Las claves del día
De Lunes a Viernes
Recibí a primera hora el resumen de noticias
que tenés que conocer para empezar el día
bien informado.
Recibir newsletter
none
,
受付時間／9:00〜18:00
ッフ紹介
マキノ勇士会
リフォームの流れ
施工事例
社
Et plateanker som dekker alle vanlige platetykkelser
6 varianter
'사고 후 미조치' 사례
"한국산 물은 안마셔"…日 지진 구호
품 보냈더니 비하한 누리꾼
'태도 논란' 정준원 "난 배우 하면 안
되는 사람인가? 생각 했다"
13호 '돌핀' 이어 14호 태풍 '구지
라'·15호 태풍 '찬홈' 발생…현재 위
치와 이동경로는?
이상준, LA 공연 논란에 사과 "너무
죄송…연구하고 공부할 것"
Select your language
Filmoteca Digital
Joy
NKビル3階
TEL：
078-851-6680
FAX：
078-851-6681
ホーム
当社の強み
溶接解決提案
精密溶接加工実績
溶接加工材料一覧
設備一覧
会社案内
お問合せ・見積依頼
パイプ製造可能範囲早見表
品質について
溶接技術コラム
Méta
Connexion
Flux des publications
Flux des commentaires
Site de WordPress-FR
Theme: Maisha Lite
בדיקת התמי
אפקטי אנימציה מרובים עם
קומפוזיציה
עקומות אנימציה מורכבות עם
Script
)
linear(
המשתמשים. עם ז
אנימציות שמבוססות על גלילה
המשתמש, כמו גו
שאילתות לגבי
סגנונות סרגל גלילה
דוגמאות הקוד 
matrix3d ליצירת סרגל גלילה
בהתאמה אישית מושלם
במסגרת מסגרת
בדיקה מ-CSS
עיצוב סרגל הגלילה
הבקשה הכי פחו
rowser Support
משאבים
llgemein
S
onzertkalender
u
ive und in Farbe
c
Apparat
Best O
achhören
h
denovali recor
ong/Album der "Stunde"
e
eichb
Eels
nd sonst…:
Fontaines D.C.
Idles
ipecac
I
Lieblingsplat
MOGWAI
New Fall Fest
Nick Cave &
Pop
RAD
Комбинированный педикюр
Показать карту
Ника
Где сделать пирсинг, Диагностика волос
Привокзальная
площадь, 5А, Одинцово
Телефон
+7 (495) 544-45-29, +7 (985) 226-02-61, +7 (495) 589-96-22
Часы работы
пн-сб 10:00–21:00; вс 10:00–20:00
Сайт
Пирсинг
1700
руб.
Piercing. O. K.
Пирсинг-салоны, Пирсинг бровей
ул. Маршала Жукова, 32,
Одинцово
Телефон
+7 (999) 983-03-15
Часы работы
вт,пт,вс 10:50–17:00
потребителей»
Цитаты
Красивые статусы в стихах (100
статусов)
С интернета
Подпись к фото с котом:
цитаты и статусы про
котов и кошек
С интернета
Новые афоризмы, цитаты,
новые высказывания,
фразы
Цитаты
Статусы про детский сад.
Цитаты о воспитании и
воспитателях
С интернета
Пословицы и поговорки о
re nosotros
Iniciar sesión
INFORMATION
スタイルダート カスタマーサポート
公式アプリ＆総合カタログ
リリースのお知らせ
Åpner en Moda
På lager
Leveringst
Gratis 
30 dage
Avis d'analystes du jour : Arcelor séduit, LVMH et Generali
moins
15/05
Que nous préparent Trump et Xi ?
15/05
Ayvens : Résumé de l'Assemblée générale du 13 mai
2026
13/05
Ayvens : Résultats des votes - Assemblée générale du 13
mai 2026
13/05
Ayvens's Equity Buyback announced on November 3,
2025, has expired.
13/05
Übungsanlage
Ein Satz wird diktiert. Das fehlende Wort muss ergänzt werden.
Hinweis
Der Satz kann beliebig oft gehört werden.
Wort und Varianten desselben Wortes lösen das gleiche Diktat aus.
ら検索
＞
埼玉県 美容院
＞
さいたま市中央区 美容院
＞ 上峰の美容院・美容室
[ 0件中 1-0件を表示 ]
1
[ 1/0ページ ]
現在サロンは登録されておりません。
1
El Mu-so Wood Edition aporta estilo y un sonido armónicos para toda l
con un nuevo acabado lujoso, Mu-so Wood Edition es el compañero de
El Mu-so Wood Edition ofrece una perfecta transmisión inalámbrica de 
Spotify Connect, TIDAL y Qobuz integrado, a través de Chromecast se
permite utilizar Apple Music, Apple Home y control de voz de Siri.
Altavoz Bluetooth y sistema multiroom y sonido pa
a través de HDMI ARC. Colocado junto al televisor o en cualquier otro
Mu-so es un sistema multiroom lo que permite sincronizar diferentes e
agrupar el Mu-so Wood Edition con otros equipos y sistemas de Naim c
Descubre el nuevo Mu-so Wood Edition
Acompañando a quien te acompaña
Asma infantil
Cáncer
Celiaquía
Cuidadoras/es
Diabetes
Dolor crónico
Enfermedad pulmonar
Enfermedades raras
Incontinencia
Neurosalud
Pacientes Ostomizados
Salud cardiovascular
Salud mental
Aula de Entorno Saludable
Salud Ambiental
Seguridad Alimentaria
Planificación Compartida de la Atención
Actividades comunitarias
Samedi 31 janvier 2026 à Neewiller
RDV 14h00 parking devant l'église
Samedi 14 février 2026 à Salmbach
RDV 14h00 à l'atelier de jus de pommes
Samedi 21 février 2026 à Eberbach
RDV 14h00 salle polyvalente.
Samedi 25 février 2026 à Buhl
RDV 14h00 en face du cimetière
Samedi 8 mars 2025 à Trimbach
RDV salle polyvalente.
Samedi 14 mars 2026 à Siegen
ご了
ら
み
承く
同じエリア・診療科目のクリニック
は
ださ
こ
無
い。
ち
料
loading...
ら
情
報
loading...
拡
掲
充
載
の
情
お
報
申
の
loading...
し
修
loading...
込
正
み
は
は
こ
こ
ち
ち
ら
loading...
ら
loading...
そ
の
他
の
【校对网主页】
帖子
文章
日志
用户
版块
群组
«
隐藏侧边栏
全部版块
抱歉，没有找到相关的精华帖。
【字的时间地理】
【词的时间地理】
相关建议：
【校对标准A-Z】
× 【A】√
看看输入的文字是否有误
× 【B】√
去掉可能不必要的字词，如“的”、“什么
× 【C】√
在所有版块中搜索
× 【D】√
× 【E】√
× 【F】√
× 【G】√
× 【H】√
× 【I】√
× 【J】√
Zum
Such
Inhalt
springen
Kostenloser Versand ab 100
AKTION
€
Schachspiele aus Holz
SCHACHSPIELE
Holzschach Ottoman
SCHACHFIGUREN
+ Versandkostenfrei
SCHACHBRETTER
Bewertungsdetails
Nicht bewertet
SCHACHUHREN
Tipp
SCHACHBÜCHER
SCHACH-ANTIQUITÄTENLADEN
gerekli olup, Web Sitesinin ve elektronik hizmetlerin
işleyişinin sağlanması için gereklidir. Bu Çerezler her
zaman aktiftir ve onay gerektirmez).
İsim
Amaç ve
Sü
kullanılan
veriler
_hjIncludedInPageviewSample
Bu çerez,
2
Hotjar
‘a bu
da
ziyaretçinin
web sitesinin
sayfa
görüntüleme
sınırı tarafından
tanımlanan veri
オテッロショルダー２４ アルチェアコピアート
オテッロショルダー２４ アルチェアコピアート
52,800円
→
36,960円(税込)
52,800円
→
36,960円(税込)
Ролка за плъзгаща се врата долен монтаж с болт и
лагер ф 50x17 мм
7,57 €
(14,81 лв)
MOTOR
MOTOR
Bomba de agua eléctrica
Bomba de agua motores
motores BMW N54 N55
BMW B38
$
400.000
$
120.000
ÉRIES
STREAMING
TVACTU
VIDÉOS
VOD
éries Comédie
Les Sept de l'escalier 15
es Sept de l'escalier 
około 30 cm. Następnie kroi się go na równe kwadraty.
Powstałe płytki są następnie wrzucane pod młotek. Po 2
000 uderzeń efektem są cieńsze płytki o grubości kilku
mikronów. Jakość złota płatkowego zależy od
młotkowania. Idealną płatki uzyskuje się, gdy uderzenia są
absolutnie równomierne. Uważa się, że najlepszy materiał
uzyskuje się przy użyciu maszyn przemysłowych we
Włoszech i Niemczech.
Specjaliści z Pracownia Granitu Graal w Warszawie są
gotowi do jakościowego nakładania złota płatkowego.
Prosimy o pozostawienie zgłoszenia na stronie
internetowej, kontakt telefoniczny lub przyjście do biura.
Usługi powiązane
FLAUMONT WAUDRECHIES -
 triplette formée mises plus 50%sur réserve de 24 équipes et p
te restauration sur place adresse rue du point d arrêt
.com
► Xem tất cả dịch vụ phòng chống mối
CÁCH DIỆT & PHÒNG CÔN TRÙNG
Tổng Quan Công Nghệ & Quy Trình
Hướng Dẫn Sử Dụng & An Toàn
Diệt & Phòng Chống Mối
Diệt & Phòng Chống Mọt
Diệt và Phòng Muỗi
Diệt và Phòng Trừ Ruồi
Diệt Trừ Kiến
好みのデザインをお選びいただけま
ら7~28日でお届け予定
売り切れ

### TASK DESCRIPTION
Everything from the line with "Prosimy o pozostawienie zgłoszenia na stronie" to the last line of the entries is to be written out exactly; omit all earlier lines.

### TASK RESULT
Prosimy o pozostawienie zgłoszenia na stronie
internetowej, kontakt telefoniczny lub przyjście do biura.
Usługi powiązane
FLAUMONT WAUDRECHIES -
 triplette formée mises plus 50%sur réserve de 24 équipes et p
te restauration sur place adresse rue du point d arrêt
.com
► Xem tất cả dịch vụ phòng chống mối
CÁCH DIỆT & PHÒNG CÔN TRÙNG
Tổng Quan Công Nghệ & Quy Trình
Hướng Dẫn Sử Dụng & An Toàn
Diệt & Phòng Chống Mối
Diệt & Phòng Chống Mọt
Diệt và Phòng Muỗi
Diệt và Phòng Trừ Ruồi
Diệt Trừ Kiến
好みのデザインをお選びいただけま
ら7~28日でお届け予定
売り切れ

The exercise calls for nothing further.